TRANSMEDIALE 2005

HAPPENINGText: Peta Jenkin

Ever since its inception in1988 as a video art event, Transmediale has grown to be one of the biggest art festivals whose participating artists seek to interpret and reflect on the technologies that determine our experiential world.

This year’s Festival theme “Basics” compelled artists to provide answers to the questions’ ‘What are the Basics of your culture? Is your reality digital or analogue? Are you ethical or aesthetical?’, helping to redefine new media art practice with relation to the myriad of technologies that affect us on many levels. For me, the point was not so much to try and make sense of this curatorial theme but simply to take in and absorb the latest visual and aural offerings from the international new media world.
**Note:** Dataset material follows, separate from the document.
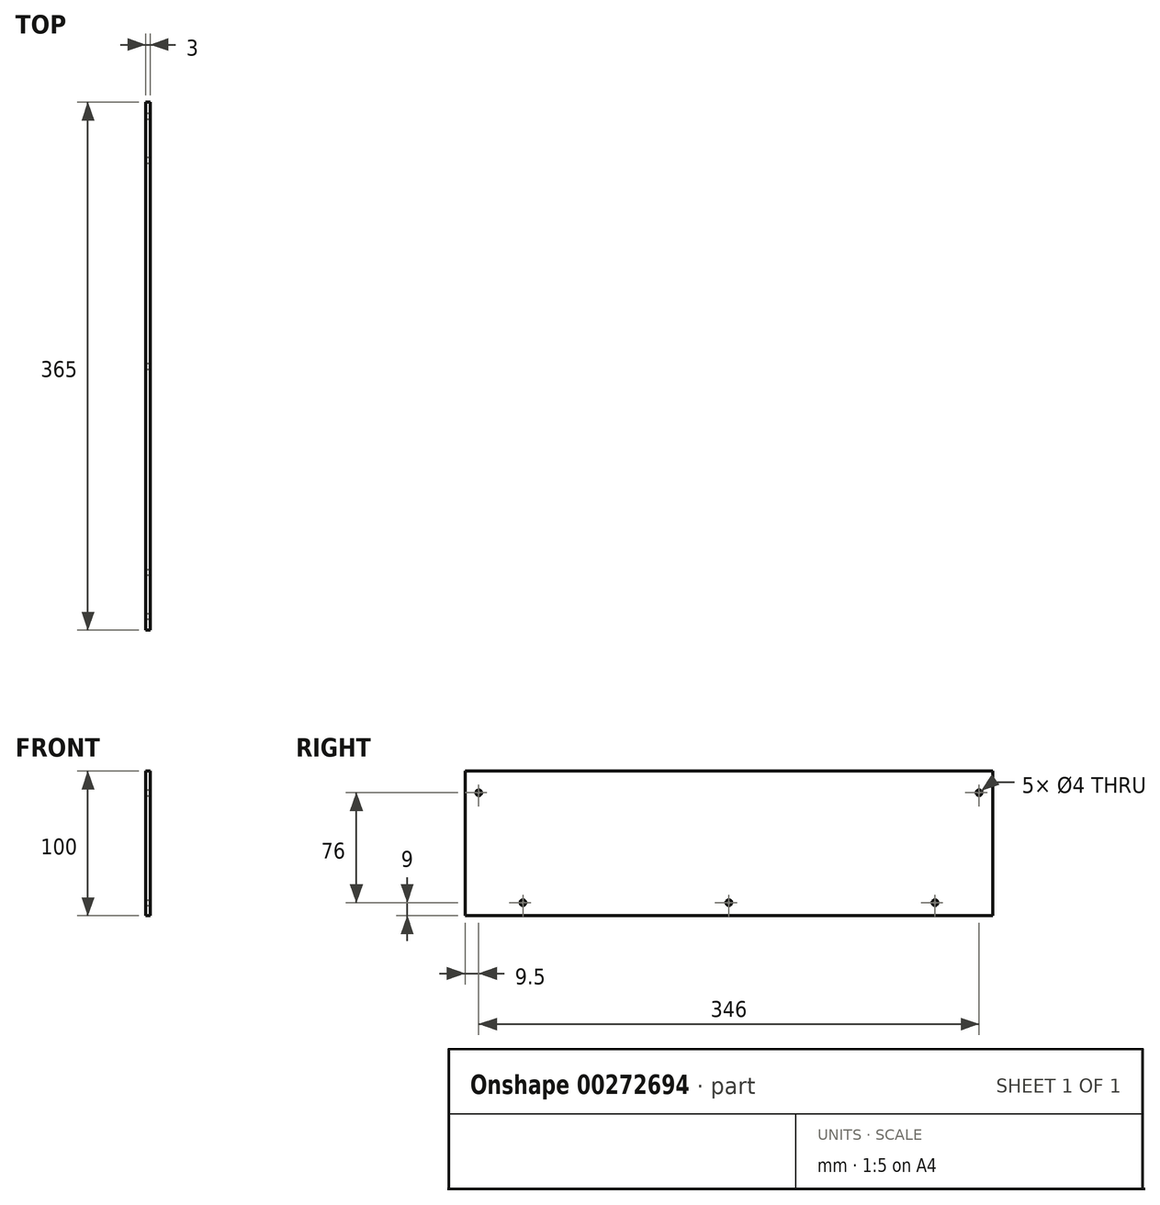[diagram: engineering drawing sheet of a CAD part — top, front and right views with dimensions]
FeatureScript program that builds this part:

Installations, workshops, lectures and performances were spread across ten intensive days, with the ‘House of World Cultures’ providing the venue for the daytime and early evening performances and screenings, and Berlin’s cavernous warehouse nightclub ‘Maria’ the hotspot for nighttime activity.


Usman Haque, Sky Ear

The Festival kicked off with an opening address and party, and a much-anticipated live art performance entitled ‘Sky Ear’ by Usman Haque (UK). People filed outside to view the installation, and were given a small piece of paper with a mobile phone number to call. Slowly the mass of helium balloons rose into the night sky, with colored lights inside shimmering and changing, triggered by the mobile phone calls from the crowd below.

A shame that with a measly two cents of calling credit left on my phone, I wasn’t able to dial in and be part of this interaction. It was enjoyable enough (save for trying to cope with the cold air seeping into your bones) to stand with your head craned back and watch the amorphous blobs shift and tilt from above, controlled like a kite with two long ropes attached and steadied by two men in overalls and headsets on the grassed area below.
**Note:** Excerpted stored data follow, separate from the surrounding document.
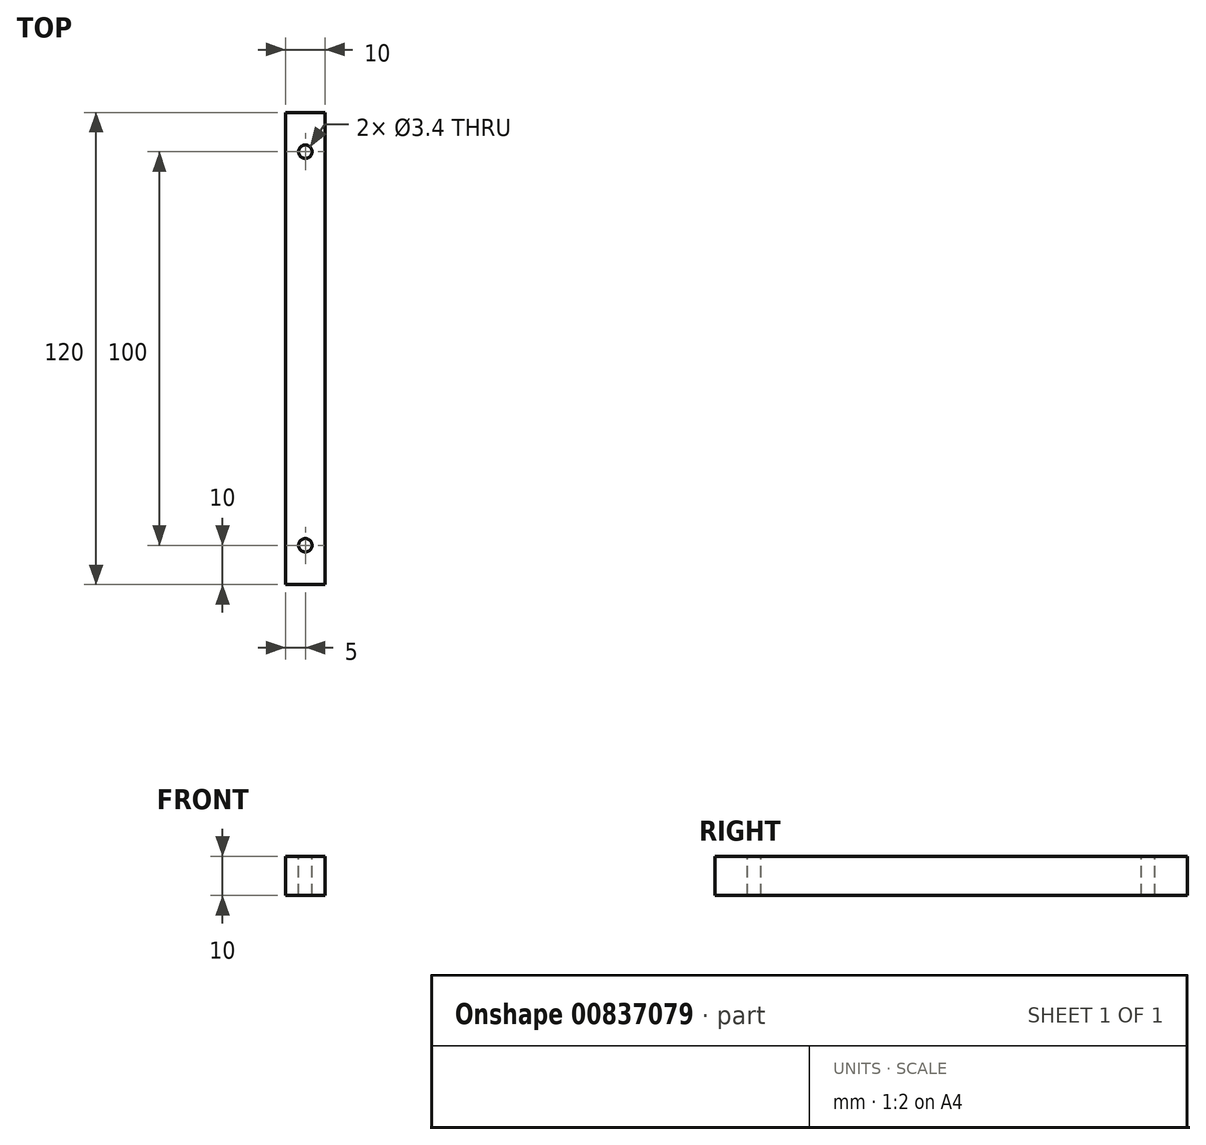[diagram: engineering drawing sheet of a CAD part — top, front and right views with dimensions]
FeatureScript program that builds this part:
annotation { "Feature Type Name" : "Feature", "Feature Type Description" : "" }
export const myFeature = defineFeature(function(context is Context, id is Id, definition is map)
    precondition{}
    {
        {
            var Q0;
            Q0=qCreatedBy(makeId("Front.planeOp"),FACE);
            var sketch = newSketch(context, id + "F0", { "sketchPlane" : qUnion([Q0])});
            skLineSegment(sketch, "E0.bottom", {"start": v(-5, 5) * mm, "end": v(5, 5) * mm});
            skLineSegment(sketch, "E0.top", {"start": v(-5, -5) * mm, "end": v(5, -5) * mm});
            skLineSegment(sketch, "E0.left", {"start": v(-5, 5) * mm, "end": v(-5, -5) * mm});
            skLineSegment(sketch, "E0.right", {"start": v(5, 5) * mm, "end": v(5, -5) * mm});
            skPoint(sketch, "E0.middle", {"position": v(0, 0) * mm});
            skSolve(sketch);
        }
        {
            var Q0;
            Q0=makeQuery(id+"F0.imprint","IMPRINT",FACE,{"disambiguationData":[TD([[makeQuery(id+"F0.imprint","IMPRINT",EDGE,{"derivedFrom":sQuery(id+"F0.wireOp",EDGE,"E0.bottom")}),-1.0]])]});
            extrude(context, id + "F1", {"entities" : qUnion([Q0]), "depth" : 120 * mm, "offsetDistance" : 25 * mm});
        }
        {
            var Q0;
            Q0=makeQuery(id+"F1.opExtrude","SWEPT_FACE",FACE,{"disambiguationData":[OSD([sQuery(id+"F0.wireOp",EDGE,"E0.bottom")])]});
            var sketch = newSketch(context, id + "F2", { "sketchPlane" : qUnion([Q0])});
            skLineSegment(sketch, "E1", {"start": v(0, -120) * mm, "end": v(0, 0) * mm, "construction": true});
            skLineSegment(sketch, "E2", {"start": v(0, -120) * mm, "end": v(-59.43, -120) * mm, "construction": true});
            skLineSegment(sketch, "E3", {"start": v(-58.52, -110) * mm, "end": v(26.37, -110) * mm, "construction": true});
            skLineSegment(sketch, "E4", {"start": v(-56.7, -10) * mm, "end": v(28.65, -10) * mm, "construction": true});
            skLineSegment(sketch, "E5", {"start": v(0, 0) * mm, "end": v(-55.78, 0) * mm, "construction": true});
            skPoint(sketch, "E6", {"position": v(0, -10) * mm});
            skPoint(sketch, "E7", {"position": v(0, -110) * mm});
            skSolve(sketch);
        }
        {
            var Q0;
            Q0=sQuery(id+"F2.wireOp",VERTEX,"E6");
            var Q1;
            Q1=sQuery(id+"F2.wireOp",VERTEX,"E7");
            var Q2;
            Q2=makeQuery(id+"F1.opExtrude","SWEPT_BODY",BODY,{"disambiguationData":[OSD([sQuery(id+"F0.wireOp",EDGE,"E0.bottom"),sQuery(id+"F0.wireOp",EDGE,"E0.top"),sQuery(id+"F0.wireOp",EDGE,"E0.left"),sQuery(id+"F0.wireOp",EDGE,"E0.right")])]});
            hole(context, id + "F3", {"style" : HoleStyle.SIMPLE, "endStyle" : HoleEndStyle.THROUGH, "standardTappedOrClearance" : lookupTablePath({ "fit" : "Normal", "standard" : "ISO", "size" : "M3", "type" : "Clearance" }), "standardBlindInLast" : lookupTablePath({ "fit" : "Normal", "standard" : "ISO", "engagement" : "75%", "pitch" : "0.5 mm", "size" : "M3", "type" : "Clearance & tapped" }), "holeDiameter" : 3.4 * mm, "majorDiameter" : 5 * mm, "isTappedThrough" : true, "tappedDepth" : 12 * mm, "tapClearance" : 3, "startFromSketch" : true, "locations" : qUnion([Q0, Q1]), "scope" : qUnion([Q2])});
        }
    });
Seiko Mikami +Sota Ichikawa, Gravicells

Continuing on the theme of viewer participation was ‘Gravicells’, a brilliantly executed piece and most definitely one of my favorites, by Seiko Mikami +Sota Ichikawa (Japan). Viewers were invited to walk on a large square area of tiles, instantly creating a vector imprint of the person’s weight and position on a topographical map projected on the adjacent wall. Most people were only quietly interacting with the piece, stepping and shifting their weight, and with so many people on at once it was quite difficult to distinguish one’s own movements. I found that a more violent approach was needed, and jumped up higher, to land harder on the ceramic tiles, creating beautiful vector ripples on the projected wall that gave away my position instantly. (..I have since learnt not to be shy or intimidated with interactive media art, as it’s often more interesting to test a work’s limitations and hidden secrets, which can often only become apparent with a more determined approach).

Another favorite of the Exhibition was ‘Pong Mechanik’ by Roy Niklas from Germany. ‘Pong’ is familiar to most as one of the first computer games ever programmed. In this exhibit, Niklas humorsly takes the Pong idea a step further – or back – by reconstruction the game completely out of analogue, mechanical parts. Two players stand on opposite ends and move a joystick, which in turn moves the small plate, hopefully deflecting the square cube that glides back and forth across the plexi-glass surface. It’s a rare case of hardware emulating software, and mind-boggling to think how complicated it would have been to construct such an elegant and highly indulgent machine.